Year-on-year change in asking prices, Q4 2013, according to Daft.ie. Click here if you’re having trouble viewing this image.
THE DOUBLE-DIGIT rise in house prices in Dublin is masking falls in every other party of the country, according to the 2013 report from the country’s largest property website.
Daft.ie’s House Price Report shows that the average national asking price is now €171,000 a rise of 0.2 per cent from the beginning of the year and the first rise over the course of a year since 2007.
This is still down from 55 per cent at the peak of the property bubble and Daft says that Dublin’s performance – with prices rising 11 per cent in the year – masks annual falls of 4 per cent in Galway, 6 per cent in Cork, 7 per cent in Waterford and 12 per cent in Limerick.

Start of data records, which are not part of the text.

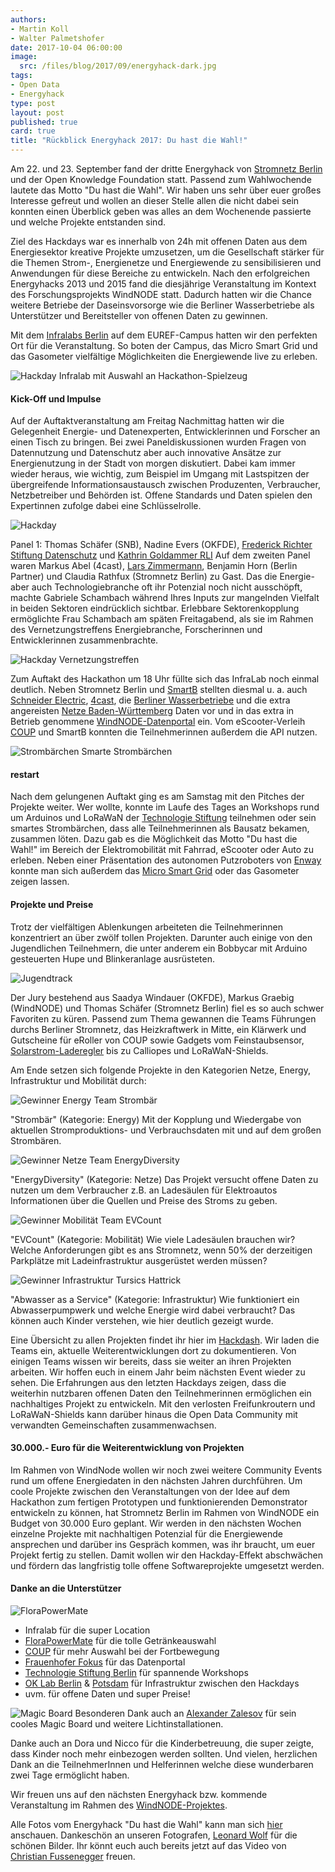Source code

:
 ```yaml
---
authors: 
- Martin Koll
- Walter Palmetshofer
date: 2017-10-04 06:00:00
image:
  src: /files/blog/2017/09/energyhack-dark.jpg
tags:
- Open Data
- Energyhack
type: post
layout: post
published: true
card: true
title: "Rückblick Energyhack 2017: Du hast die Wahl!" 
---
```


Am 22. und 23. September fand der dritte Energyhack von [Stromnetz Berlin](https://www.stromnetz-berlin.de/) und der Open Knowledge Foundation statt. Passend zum Wahlwochende lautete das Motto "Du hast die Wahl". Wir haben uns sehr über euer großes Interesse gefreut und wollen an dieser Stelle allen die nicht dabei sein konnten einen Überblick geben was alles an dem Wochenende passierte und welche Projekte entstanden sind.

Ziel des Hackdays war es innerhalb von 24h mit offenen Daten aus dem Energiesektor kreative Projekte umzusetzen, um die Gesellschaft stärker für die Themen Strom-, Energienetze und Energiewende zu sensibilisieren und Anwendungen für diese Bereiche zu entwickeln. Nach den erfolgreichen Energyhacks 2013 und 2015 fand die diesjährige Veranstaltung im Kontext des Forschungsprojekts WindNODE statt. Dadurch hatten wir die Chance weitere Betriebe der Daseinsvorsorge wie die Berliner Wasserbetriebe als Unterstützer und Bereitsteller von offenen Daten zu gewinnen.

Mit dem [Infralabs Berlin](http://infralab.berlin/) auf dem EUREF-Campus hatten wir den perfekten Ort für die Veranstaltung. So boten der Campus, das Micro Smart Grid und das Gasometer vielfältige Möglichkeiten die Energiewende live zu erleben. 

![Hackday](/files/blog/2017/09/energyhack-infralab.jpg "Impulsreferate")
Infralab mit Auswahl an Hackathon-Spielzeug

<h4>Kick-Off und Impulse</h4>

Auf der Auftaktveranstaltung am Freitag Nachmittag hatten wir die Gelegenheit Energie- und Datenexperten, Entwicklerinnen und Forscher an einen Tisch zu bringen. Bei zwei Paneldiskussionen wurden Fragen von Datennutzung und Datenschutz aber auch innovative Ansätze zur Energienutzung in der Stadt von morgen diskutiert. Dabei kam immer wieder heraus, wie wichtig, zum Beispiel im Umgang mit Lastspitzen der übergreifende Informationsaustausch zwischen Produzenten, Verbraucher, Netzbetreiber und Behörden ist. Offene Standards und Daten spielen den Expertinnen zufolge dabei eine Schlüsselrolle. 

![Hackday](/files/blog/2017/09/energyhack-intro.jpg "Impulsreferate")

Panel 1: Thomas Schäfer (SNB), Nadine Evers (OKFDE), [Frederick Richter Stiftung Datenschutz](https://stiftungdatenschutz.org/startseite/) und [Kathrin Goldammer RLI](https://twitter.com/kagoldammer) 
Auf dem zweiten Panel waren Markus Abel (4cast), [Lars Zimmermann](http://bloglz.de/), Benjamin Horn (Berlin Partner) und Claudia Rathfux (Stromnetz Berlin) zu Gast. Das die Energie- aber auch Technologiebranche oft ihr Potenzial noch nicht ausschöpft, machte Gabriele Schambach während Ihres Inputs zur mangelnden Vielfalt in beiden Sektoren eindrücklich sichtbar. Erlebbare Sektorenkopplung ermöglichte Frau Schambach am späten Freitagabend, als sie im Rahmen des Vernetzungstreffens Energiebranche, Forscherinnen und Entwicklerinnen zusammenbrachte.

![Hackday](/files/blog/2017/09/energyhack-diversity.jpg "Diversity Vortrag")
Vernetzungstreffen

Zum Auftakt des Hackathon um 18 Uhr füllte sich das InfraLab noch einmal deutlich. Neben Stromnetz Berlin und [SmartB](http://www.smartb.de/home/) stellten diesmal u. a. auch [Schneider Electric](http://www.schneider-electric.de/de/), [4cast](http://4-cast.de/), die [Berliner Wasserbetriebe](http://www.bwb.de) und die extra angereisten [Netze Baden-Württemberg](https://www.netze-bw.de) Daten vor und in das extra in Betrieb genommene [WindNODE-Datenportal](http://windnode.fokus.fraunhofer.de/dataset?organization=energyhack-2017) ein. Vom eScooter-Verleih [COUP](http://joincoup.com/) und SmartB konnten die Teilnehmerinnen außerdem die API nutzen.

![Strombärchen](/files/blog/2017/09/energyhack-baerchen.jpg "Strombärchen")
Smarte Strombärchen

<h4>restart</h4>

Nach dem gelungenen Auftakt ging es am Samstag mit den Pitches der Projekte weiter. Wer wollte, konnte im Laufe des Tages an Workshops rund um Arduinos und LoRaWaN der [Technologie Stiftung](https://www.technologiestiftung-berlin.de/) teilnehmen oder sein smartes Strombärchen, dass alle Teilnehmerinnen als Bausatz bekamen, zusammen löten. Dazu gab es die Möglichkeit das Motto "Du hast die Wahl!" im Bereich der Elektromobilität mit Fahrrad, eScooter oder Auto zu erleben. Neben einer Präsentation des autonomen Putzroboters von [Enway](https://www.flickr.com/photos/okfde/36683289753/in/album-72157688869254346/) konnte man sich außerdem das [Micro Smart Grid](https://www.innoz.de/de/micro-smart-grid-msg) oder das Gasometer zeigen lassen. 

<h4>Projekte und Preise</h4>

Trotz der vielfältigen Ablenkungen arbeiteten die Teilnehmerinnen konzentriert an über zwölf tollen Projekten. Darunter auch einige von den Jugendlichen Teilnehmern, die unter anderem ein Bobbycar mit Arduino gesteuerten Hupe und Blinkeranlage ausrüsteten.

![Jugendtrack](/files/blog/2017/09/energyhack-bobbycar.jpg "BobbyCar")

Der Jury bestehend aus Saadya Windauer (OKFDE), Markus Graebig (WindNODE) und Thomas Schäfer (Stromnetz Berlin) fiel es so auch schwer Favoriten zu küren. Passend zum Thema gewannen die Teams Führungen durchs Berliner Stromnetz, das Heizkraftwerk in Mitte, ein Klärwerk und Gutscheine für eRoller von COUP sowie Gadgets vom Feinstaubsensor, [Solarstrom-Laderegler](https://wiki.freifunk.net/Freifunk-MPP-Tracker) bis zu Calliopes und LoRaWaN-Shields. 

 Am Ende setzen sich folgende Projekte in den Kategorien Netze, Energy, Infrastruktur und Mobilität durch:

![Gewinner Energy](/files/blog/2017/09/energyhack-projekt-strombaer.jpg "Projekt Strombär")
Team Strombär

"Strombär" (Kategorie: Energy)
Mit der Kopplung und Wiedergabe von aktuellen Stromproduktions- und Verbrauchsdaten mit und auf dem großen Strombären.


![Gewinner Netze](/files/blog/2017/09/energyhack-energydiversity.jpg "EnergyDiversity")
Team EnergyDiversity

"EnergyDiversity" (Kategorie: Netze)
Das Projekt versucht offene Daten zu nutzen um dem Verbraucher z.B. an Ladesäulen für Elektroautos Informationen über die Quellen und Preise des Stroms zu geben.


![Gewinner Mobilität](/files/blog/2017/09/energyhack-evcount.jpg "EVCount")
Team EVCount

"EVCount" (Kategorie: Mobilität)
Wie viele Ladesäulen brauchen wir? Welche Anforderungen gibt es ans Stromnetz, wenn 50% der derzeitigen Parkplätze mit Ladeinfrastruktur ausgerüstet werden müssen? 

![Gewinner Infrastruktur](/files/blog/2017/09/energyhack-tursics.jpg "Team Tursics")
Tursics Hattrick

"Abwasser as a Service" (Kategorie: Infrastruktur)
Wie funktioniert ein Abwasserpumpwerk und welche Energie wird dabei verbraucht? Das können auch Kinder verstehen, wie hier deutlich gezeigt wurde.


Eine Übersicht zu allen Projekten findet ihr hier im [Hackdash](https://hackdash.org/dashboards/energy2017). Wir laden die Teams ein, aktuelle Weiterentwicklungen dort zu dokumentieren. Von einigen Teams wissen wir bereits, dass sie weiter an ihren Projekten arbeiten. Wir hoffen euch in einem Jahr beim nächsten Event wieder zu sehen. 
Die Erfahrungen aus den letzten Hackdays zeigen, dass die weiterhin nutzbaren offenen Daten den Teilnehmerinnen ermöglichen ein nachhaltiges Projekt zu entwickeln. Mit den verlosten Freifunkroutern und LoRaWaN-Shields kann darüber hinaus die Open Data Community mit verwandten Gemeinschaften zusammenwachsen.


<h4>30.000.- Euro für die Weiterentwicklung von Projekten</h4>

Im Rahmen von WindNode wollen wir noch zwei weitere Community Events rund um offene Energiedaten in den nächsten Jahren durchführen. Um coole Projekte zwischen den Veranstaltungen von der Idee auf dem Hackathon zum fertigen Prototypen und  funktionierenden Demonstrator entwickeln zu können, hat Stromnetz Berlin im Rahmen von WindNODE ein Budget von 30.000 Euro geplant. Wir werden in den nächsten Wochen einzelne Projekte mit nachhaltigen Potenzial für die Energiewende ansprechen und darüber ins Gespräch kommen, was ihr braucht, um euer Projekt fertig zu stellen. Damit wollen wir den Hackday-Effekt abschwächen und fördern das langfristig tolle offene Softwareprojekte umgesetzt werden.


<h4>Danke an die Unterstützer</h4>

![FloraPowerMate](/files/blog/2017/09/energyhack-getraenke.png "Getränke Auswahl")

  - Infralab für die super Location
  - [FloraPowerMate](http://www.flora-power.de/) für die tolle Getränkeauswahl
  - [COUP](http://joincoup.com/) für mehr Auswahl bei der Fortbewegung
  - [Frauenhofer Fokus](http://windnode.fokus.fraunhofer.de/dataset) für das Datenportal
  - [Technologie Stiftung Berlin](https://www.technologiestiftung-berlin.de/) für spannende Workshops
  - [OK Lab Berlin](http://www.codefor.de/berlin) & [Potsdam](http://www.oklab-potsdam.de/) für Infrastruktur zwischen den Hackdays
  - uvm. für offene Daten und super Preise! 


![Magic Board](/files/blog/2017/09/energyhack-ledwand.jpg "Magic Board") 
Besonderen Dank auch an [Alexander Zalesov](https://www.instagram.com/p/BTw6ffCF8qW/?taken-by=zallesov) für sein cooles Magic Board und weitere Lichtinstallationen.
  

Danke auch an Dora und Nicco für die Kinderbetreuung, die super zeigte, dass Kinder noch mehr einbezogen werden sollten. Und vielen, herzlichen Dank an die TeilnehmerInnen und Helferinnen welche diese wunderbaren zwei Tage ermöglicht haben. 


Wir freuen uns auf den nächsten Energyhack bzw. kommende Veranstaltung im Rahmen des [WindNODE-Projektes](http://www.windnode.de/).


Alle Fotos vom Energyhack "Du hast die Wahl" kann man sich [hier](https://www.flickr.com/photos/okfde/albums/72157688869254346) anschauen. 
Dankeschön an unseren Fotografen, [Leonard Wolf](https://twitter.com/woleonard) für die schönen Bilder. Ihr könnt euch auch bereits jetzt auf das Video von [Christian Fussenegger](http://www.zumgrauenbaeren.com/) freuen.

Overall, prices outside of the capital fell by 6 per cent. This is the smallest decline in give years. Asking prices in the so-called commuter belt counties changed by less than one per cent over the course of the year.
Daft spokesman Kieran Harte said that the the “tale of 2013″ was the lack of supply in sales, rental and shared accommodation in the capital.
“This lack of accommodation across all sectors has had a major influence in Dublin’s asking prices returning to 2007 percentage increases,” he said.
“The only solution is to begin planning and building new accommodation in the capital which will cater for the demand created by the creation of jobs there.”
Daft’s chief economist Ronan Lyons said that that solution to rising house prices in Dublin is to tax empty or derelict sites, a measure being considered by Dublin City Council and supported by current Lord Mayor Oisín Quinn.
“There is plenty of scope for increasing housing supply in the capital, once we as a society not only make better use of empty sites, but are also prepared to re-designate land so that it can be used more effectively and facilitate building up where it pays off,” he said.
Daft.ie is part of the Distilled Media Group. Journal Media Ltd has shareholders – Brian and Eamonn Fallon – in common with Distilled Media Group.